ACTIVITY: Write out the whole listing word for word.
* * * * * * * * *
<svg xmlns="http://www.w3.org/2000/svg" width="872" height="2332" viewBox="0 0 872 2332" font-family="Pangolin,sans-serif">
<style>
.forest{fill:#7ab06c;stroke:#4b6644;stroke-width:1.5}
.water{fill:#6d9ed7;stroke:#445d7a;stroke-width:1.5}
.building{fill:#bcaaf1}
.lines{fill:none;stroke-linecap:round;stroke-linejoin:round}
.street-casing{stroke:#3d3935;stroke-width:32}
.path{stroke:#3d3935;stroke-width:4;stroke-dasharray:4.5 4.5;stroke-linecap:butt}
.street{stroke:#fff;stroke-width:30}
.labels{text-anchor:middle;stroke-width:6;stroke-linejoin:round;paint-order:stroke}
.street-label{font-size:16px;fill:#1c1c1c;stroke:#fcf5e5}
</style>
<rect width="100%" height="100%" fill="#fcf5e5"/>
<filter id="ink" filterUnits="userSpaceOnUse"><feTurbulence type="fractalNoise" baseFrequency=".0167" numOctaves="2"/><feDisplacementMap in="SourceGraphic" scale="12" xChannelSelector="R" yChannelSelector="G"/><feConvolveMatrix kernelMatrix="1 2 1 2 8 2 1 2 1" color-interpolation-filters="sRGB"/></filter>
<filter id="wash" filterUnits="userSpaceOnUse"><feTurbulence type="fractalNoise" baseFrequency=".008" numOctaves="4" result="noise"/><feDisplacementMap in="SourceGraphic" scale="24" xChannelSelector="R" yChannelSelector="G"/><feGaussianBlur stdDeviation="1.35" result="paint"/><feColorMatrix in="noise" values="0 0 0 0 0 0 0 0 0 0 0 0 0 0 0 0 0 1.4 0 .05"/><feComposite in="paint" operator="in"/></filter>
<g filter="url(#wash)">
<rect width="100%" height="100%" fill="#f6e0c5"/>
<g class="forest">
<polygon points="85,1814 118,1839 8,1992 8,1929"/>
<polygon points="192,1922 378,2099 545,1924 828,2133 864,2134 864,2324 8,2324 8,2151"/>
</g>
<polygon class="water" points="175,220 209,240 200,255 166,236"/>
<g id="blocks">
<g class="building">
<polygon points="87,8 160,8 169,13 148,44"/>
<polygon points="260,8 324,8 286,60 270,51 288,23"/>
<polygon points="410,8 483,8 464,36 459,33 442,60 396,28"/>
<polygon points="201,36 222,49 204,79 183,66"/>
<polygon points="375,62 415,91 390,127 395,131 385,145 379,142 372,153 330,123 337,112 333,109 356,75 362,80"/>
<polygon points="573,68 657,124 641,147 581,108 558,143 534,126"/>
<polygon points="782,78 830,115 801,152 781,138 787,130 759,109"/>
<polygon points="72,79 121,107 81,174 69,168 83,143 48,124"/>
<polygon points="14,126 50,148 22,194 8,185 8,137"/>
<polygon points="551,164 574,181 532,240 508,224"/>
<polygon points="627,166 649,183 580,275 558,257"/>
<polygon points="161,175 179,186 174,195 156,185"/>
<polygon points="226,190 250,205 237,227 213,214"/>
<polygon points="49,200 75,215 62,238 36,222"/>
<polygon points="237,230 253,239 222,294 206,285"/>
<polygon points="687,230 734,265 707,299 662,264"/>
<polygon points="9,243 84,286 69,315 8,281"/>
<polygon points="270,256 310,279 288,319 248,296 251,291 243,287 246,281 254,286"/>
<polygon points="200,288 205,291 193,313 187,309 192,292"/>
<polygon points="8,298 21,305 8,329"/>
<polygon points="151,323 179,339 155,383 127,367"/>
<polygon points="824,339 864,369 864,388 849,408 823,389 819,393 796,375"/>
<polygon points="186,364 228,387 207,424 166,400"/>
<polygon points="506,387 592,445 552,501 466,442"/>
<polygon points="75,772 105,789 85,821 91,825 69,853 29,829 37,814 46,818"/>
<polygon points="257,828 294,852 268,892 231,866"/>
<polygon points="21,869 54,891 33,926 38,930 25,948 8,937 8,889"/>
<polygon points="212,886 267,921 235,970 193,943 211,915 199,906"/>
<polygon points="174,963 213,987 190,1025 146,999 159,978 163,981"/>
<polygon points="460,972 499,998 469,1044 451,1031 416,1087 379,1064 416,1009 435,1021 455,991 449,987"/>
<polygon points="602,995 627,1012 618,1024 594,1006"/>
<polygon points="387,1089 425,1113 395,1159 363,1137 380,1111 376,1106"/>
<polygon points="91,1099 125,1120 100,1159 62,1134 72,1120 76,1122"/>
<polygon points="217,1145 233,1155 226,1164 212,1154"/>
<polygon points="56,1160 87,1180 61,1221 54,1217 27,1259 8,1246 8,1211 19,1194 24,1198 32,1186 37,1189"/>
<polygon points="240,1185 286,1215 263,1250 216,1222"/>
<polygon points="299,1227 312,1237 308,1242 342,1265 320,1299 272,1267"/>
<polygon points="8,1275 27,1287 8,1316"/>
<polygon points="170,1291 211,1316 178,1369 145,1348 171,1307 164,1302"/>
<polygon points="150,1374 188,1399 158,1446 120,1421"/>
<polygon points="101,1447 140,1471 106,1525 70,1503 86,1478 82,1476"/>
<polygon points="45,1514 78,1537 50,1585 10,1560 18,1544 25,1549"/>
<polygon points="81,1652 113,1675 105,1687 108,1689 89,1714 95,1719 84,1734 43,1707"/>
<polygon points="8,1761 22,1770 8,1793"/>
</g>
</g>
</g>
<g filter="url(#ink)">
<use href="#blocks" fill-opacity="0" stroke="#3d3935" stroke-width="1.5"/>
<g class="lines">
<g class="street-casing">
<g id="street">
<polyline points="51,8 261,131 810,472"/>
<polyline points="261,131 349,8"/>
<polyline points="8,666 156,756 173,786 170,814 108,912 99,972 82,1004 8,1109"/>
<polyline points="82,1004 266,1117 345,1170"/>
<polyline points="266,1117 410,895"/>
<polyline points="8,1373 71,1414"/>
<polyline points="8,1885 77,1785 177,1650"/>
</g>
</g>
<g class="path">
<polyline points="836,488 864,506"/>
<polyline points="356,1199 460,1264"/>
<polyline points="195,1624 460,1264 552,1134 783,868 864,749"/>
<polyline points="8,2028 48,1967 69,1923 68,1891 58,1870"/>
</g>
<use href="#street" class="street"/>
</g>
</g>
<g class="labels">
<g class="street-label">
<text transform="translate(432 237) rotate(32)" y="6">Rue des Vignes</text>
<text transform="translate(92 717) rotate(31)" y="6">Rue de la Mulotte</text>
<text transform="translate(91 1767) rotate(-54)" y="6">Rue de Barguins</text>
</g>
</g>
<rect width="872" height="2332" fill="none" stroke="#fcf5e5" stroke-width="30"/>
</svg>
* * * * * * * * *
EXERCISE SOLUTION:
<svg xmlns="http://www.w3.org/2000/svg" width="872" height="2332" viewBox="0 0 872 2332" font-family="Pangolin,sans-serif">
<style>
.forest{fill:#7ab06c;stroke:#4b6644;stroke-width:1.5}
.water{fill:#6d9ed7;stroke:#445d7a;stroke-width:1.5}
.building{fill:#bcaaf1}
.lines{fill:none;stroke-linecap:round;stroke-linejoin:round}
.street-casing{stroke:#3d3935;stroke-width:32}
.path{stroke:#3d3935;stroke-width:4;stroke-dasharray:4.5 4.5;stroke-linecap:butt}
.street{stroke:#fff;stroke-width:30}
.labels{text-anchor:middle;stroke-width:6;stroke-linejoin:round;paint-order:stroke}
.street-label{font-size:16px;fill:#1c1c1c;stroke:#fcf5e5}
</style>
<rect width="100%" height="100%" fill="#fcf5e5"/>
<filter id="ink" filterUnits="userSpaceOnUse"><feTurbulence type="fractalNoise" baseFrequency=".0167" numOctaves="2"/><feDisplacementMap in="SourceGraphic" scale="12" xChannelSelector="R" yChannelSelector="G"/><feConvolveMatrix kernelMatrix="1 2 1 2 8 2 1 2 1" color-interpolation-filters="sRGB"/></filter>
<filter id="wash" filterUnits="userSpaceOnUse"><feTurbulence type="fractalNoise" baseFrequency=".008" numOctaves="4" result="noise"/><feDisplacementMap in="SourceGraphic" scale="24" xChannelSelector="R" yChannelSelector="G"/><feGaussianBlur stdDeviation="1.35" result="paint"/><feColorMatrix in="noise" values="0 0 0 0 0 0 0 0 0 0 0 0 0 0 0 0 0 1.4 0 .05"/><feComposite in="paint" operator="in"/></filter>
<g filter="url(#wash)">
<rect width="100%" height="100%" fill="#f6e0c5"/>
<g class="forest">
<polygon points="85,1814 118,1839 8,1992 8,1929"/>
<polygon points="192,1922 378,2099 545,1924 828,2133 864,2134 864,2324 8,2324 8,2151"/>
</g>
<polygon class="water" points="175,220 209,240 200,255 166,236"/>
<g id="blocks">
<g class="building">
<polygon points="87,8 160,8 169,13 148,44"/>
<polygon points="260,8 324,8 286,60 270,51 288,23"/>
<polygon points="410,8 483,8 464,36 459,33 442,60 396,28"/>
<polygon points="201,36 222,49 204,79 183,66"/>
<polygon points="375,62 415,91 390,127 395,131 385,145 379,142 372,153 330,123 337,112 333,109 356,75 362,80"/>
<polygon points="573,68 657,124 641,147 581,108 558,143 534,126"/>
<polygon points="782,78 830,115 801,152 781,138 787,130 759,109"/>
<polygon points="72,79 121,107 81,174 69,168 83,143 48,124"/>
<polygon points="14,126 50,148 22,194 8,185 8,137"/>
<polygon points="551,164 574,181 532,240 508,224"/>
<polygon points="627,166 649,183 580,275 558,257"/>
<polygon points="161,175 179,186 174,195 156,185"/>
<polygon points="226,190 250,205 237,227 213,214"/>
<polygon points="49,200 75,215 62,238 36,222"/>
<polygon points="237,230 253,239 222,294 206,285"/>
<polygon points="687,230 734,265 707,299 662,264"/>
<polygon points="9,243 84,286 69,315 8,281"/>
<polygon points="270,256 310,279 288,319 248,296 251,291 243,287 246,281 254,286"/>
<polygon points="200,288 205,291 193,313 187,309 192,292"/>
<polygon points="8,298 21,305 8,329"/>
<polygon points="151,323 179,339 155,383 127,367"/>
<polygon points="824,339 864,369 864,388 849,408 823,389 819,393 796,375"/>
<polygon points="186,364 228,387 207,424 166,400"/>
<polygon points="506,387 592,445 552,501 466,442"/>
<polygon points="75,772 105,789 85,821 91,825 69,853 29,829 37,814 46,818"/>
<polygon points="257,828 294,852 268,892 231,866"/>
<polygon points="21,869 54,891 33,926 38,930 25,948 8,937 8,889"/>
<polygon points="212,886 267,921 235,970 193,943 211,915 199,906"/>
<polygon points="174,963 213,987 190,1025 146,999 159,978 163,981"/>
<polygon points="460,972 499,998 469,1044 451,1031 416,1087 379,1064 416,1009 435,1021 455,991 449,987"/>
<polygon points="602,995 627,1012 618,1024 594,1006"/>
<polygon points="387,1089 425,1113 395,1159 363,1137 380,1111 376,1106"/>
<polygon points="91,1099 125,1120 100,1159 62,1134 72,1120 76,1122"/>
<polygon points="217,1145 233,1155 226,1164 212,1154"/>
<polygon points="56,1160 87,1180 61,1221 54,1217 27,1259 8,1246 8,1211 19,1194 24,1198 32,1186 37,1189"/>
<polygon points="240,1185 286,1215 263,1250 216,1222"/>
<polygon points="299,1227 312,1237 308,1242 342,1265 320,1299 272,1267"/>
<polygon points="8,1275 27,1287 8,1316"/>
<polygon points="170,1291 211,1316 178,1369 145,1348 171,1307 164,1302"/>
<polygon points="150,1374 188,1399 158,1446 120,1421"/>
<polygon points="101,1447 140,1471 106,1525 70,1503 86,1478 82,1476"/>
<polygon points="45,1514 78,1537 50,1585 10,1560 18,1544 25,1549"/>
<polygon points="81,1652 113,1675 105,1687 108,1689 89,1714 95,1719 84,1734 43,1707"/>
<polygon points="8,1761 22,1770 8,1793"/>
</g>
</g>
</g>
<g filter="url(#ink)">
<use href="#blocks" fill-opacity="0" stroke="#3d3935" stroke-width="1.5"/>
<g class="lines">
<g class="street-casing">
<g id="street">
<polyline points="51,8 261,131 810,472"/>
<polyline points="261,131 349,8"/>
<polyline points="8,666 156,756 173,786 170,814 108,912 99,972 82,1004 8,1109"/>
<polyline points="82,1004 266,1117 345,1170"/>
<polyline points="266,1117 410,895"/>
<polyline points="8,1373 71,1414"/>
<polyline points="8,1885 77,1785 177,1650"/>
</g>
</g>
<g class="path">
<polyline points="836,488 864,506"/>
<polyline points="356,1199 460,1264"/>
<polyline points="195,1624 460,1264 552,1134 783,868 864,749"/>
<polyline points="8,2028 48,1967 69,1923 68,1891 58,1870"/>
</g>
<use href="#street" class="street"/>
</g>
</g>
<g class="labels">
<g class="street-label">
<text transform="translate(432 237) rotate(32)" y="6">Rue des Vignes</text>
<text transform="translate(92 717) rotate(31)" y="6">Rue de la Mulotte</text>
<text transform="translate(91 1767) rotate(-54)" y="6">Rue de Barguins</text>
</g>
</g>
<rect width="872" height="2332" fill="none" stroke="#fcf5e5" stroke-width="30"/>
</svg>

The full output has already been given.